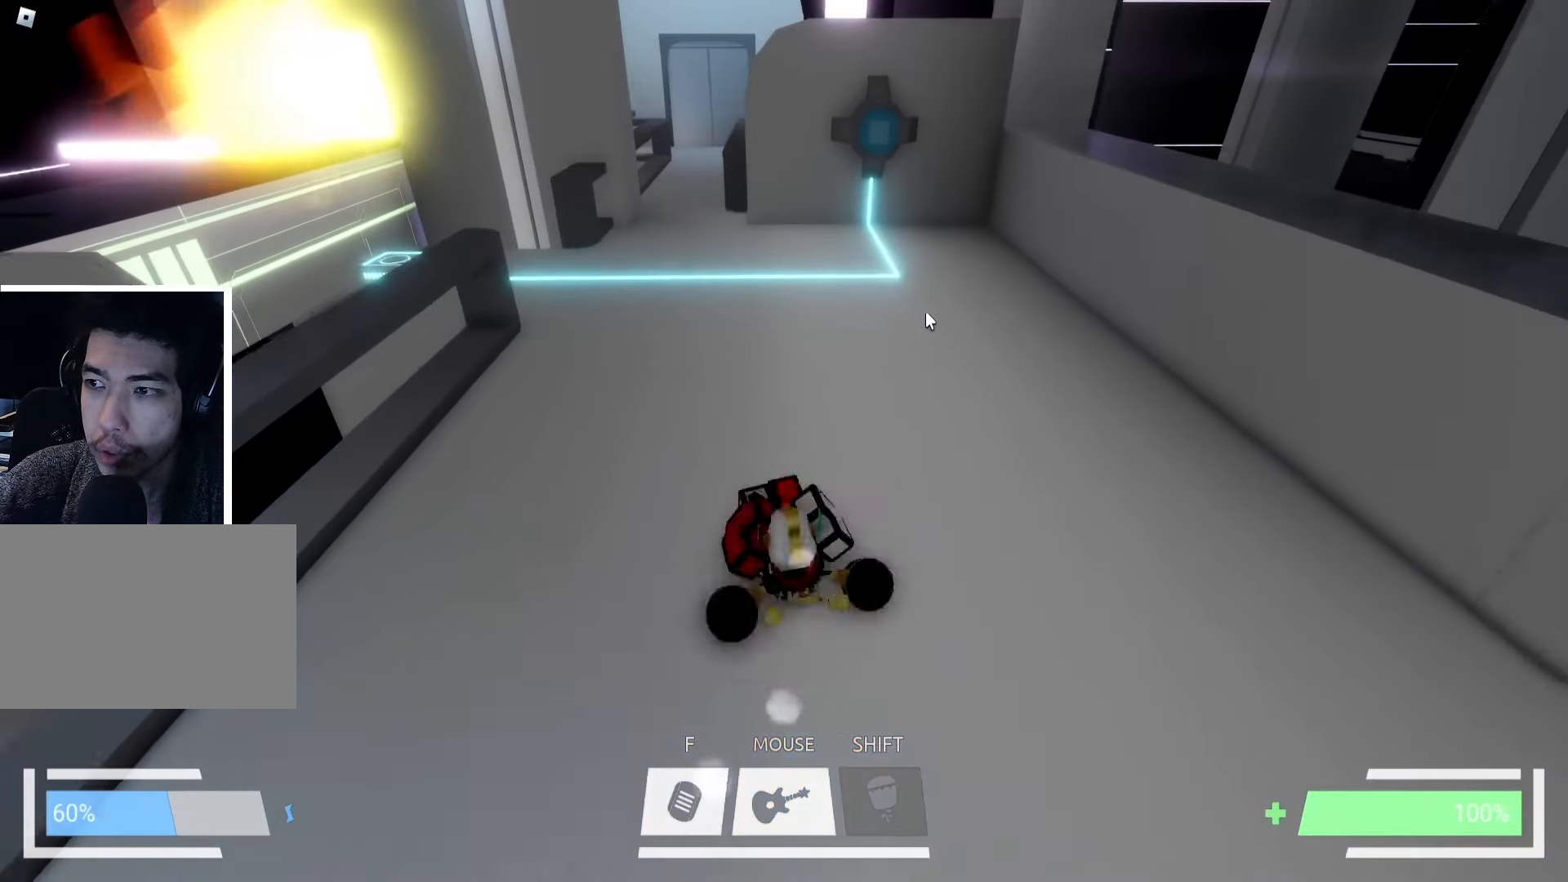
{"keys": ["w"], "events": [[17, "a", "up"], [17, "ctrl", "up"], [33, "ctrl", "down"], [150, "d", "down"], [233, "d", "up"], [367, "ctrl", "up"]]}
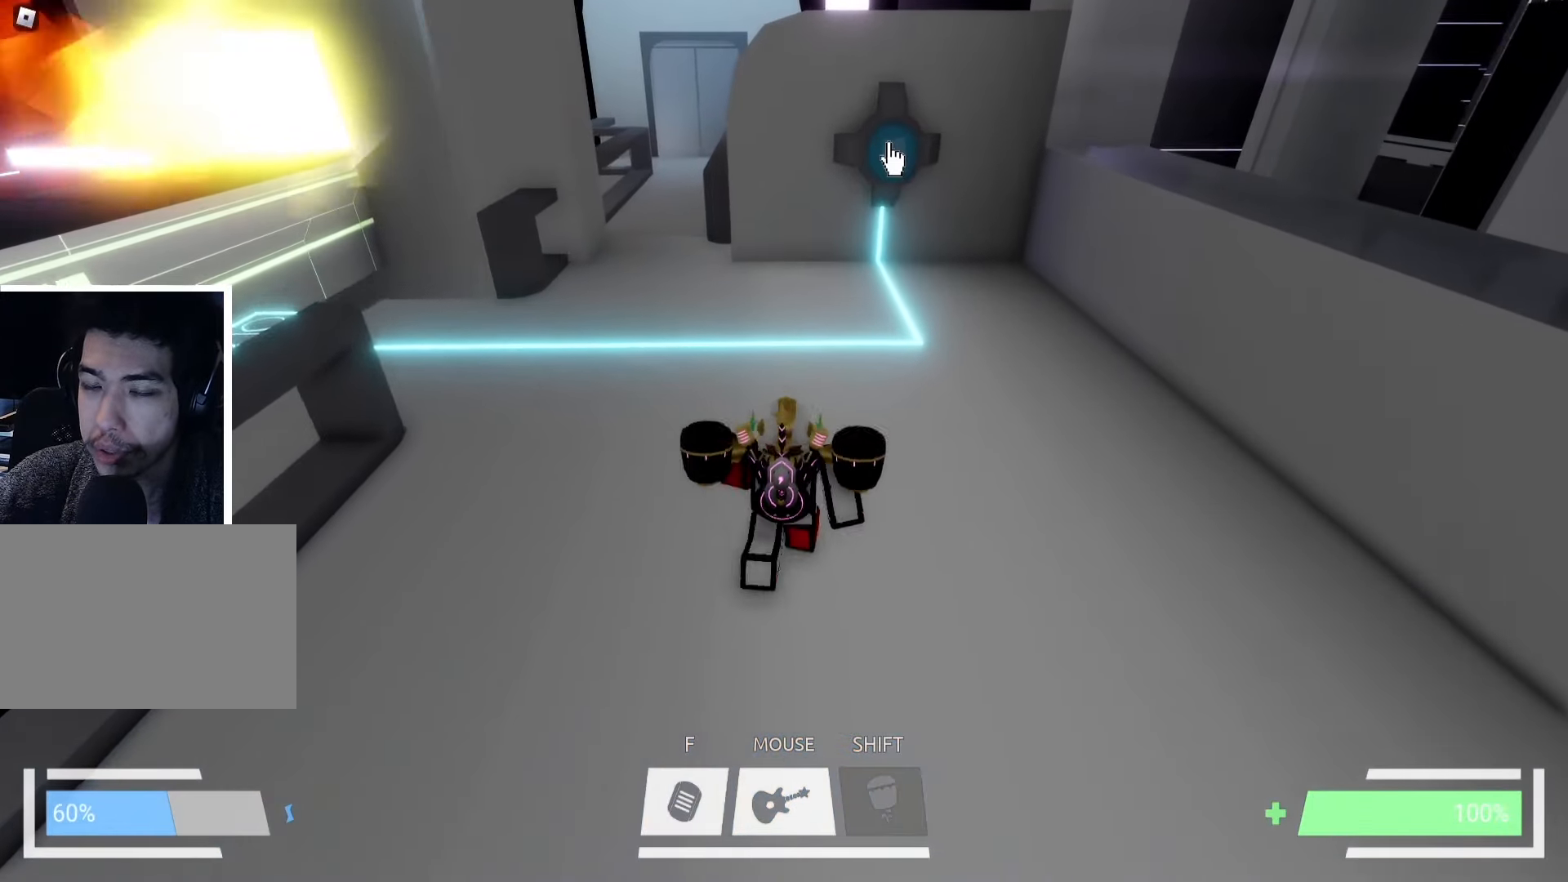
{"keys": ["a", "w"], "events": [[217, "w", "up"], [267, "s", "down"], [317, "a", "down"], [383, "s", "up"], [483, "w", "down"]]}
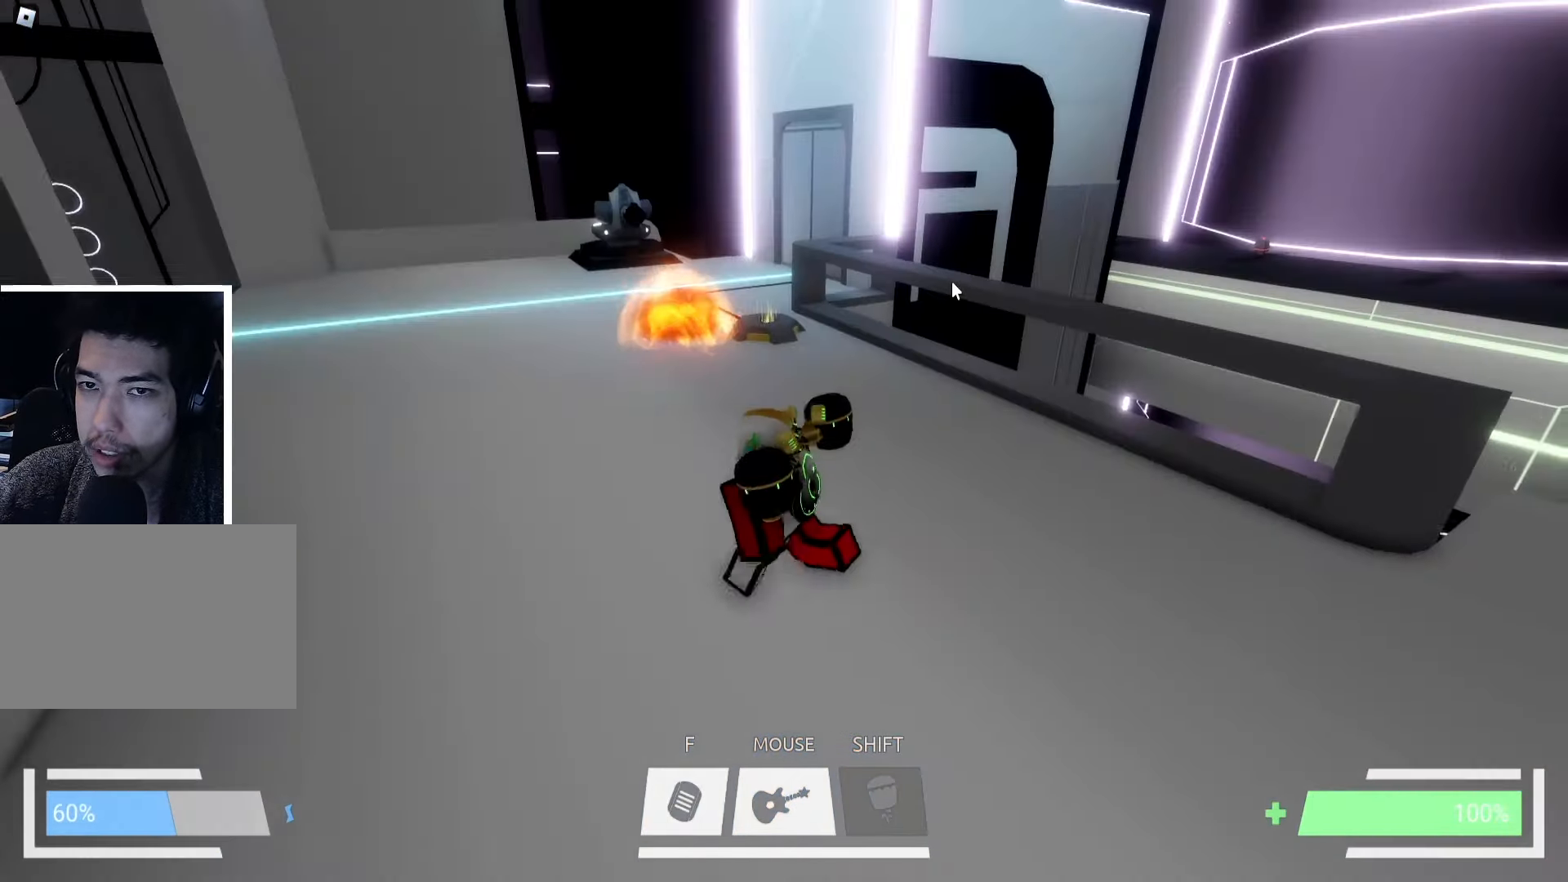
{"keys": ["ctrl", "w"], "events": [[33, "a", "up"], [133, "ctrl", "down"]]}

+ + + + +

EXERCISE DESCRIPTION: Each line of the data above needs to be retyped as it is, without any picture.

EXERCISE RESPONSE:
{"keys": ["w"], "events": [[17, "a", "up"], [17, "ctrl", "up"], [33, "ctrl", "down"], [150, "d", "down"], [233, "d", "up"], [367, "ctrl", "up"]]}
{"keys": ["a", "w"], "events": [[217, "w", "up"], [267, "s", "down"], [317, "a", "down"], [383, "s", "up"], [483, "w", "down"]]}
{"keys": ["ctrl", "w"], "events": [[33, "a", "up"], [133, "ctrl", "down"]]}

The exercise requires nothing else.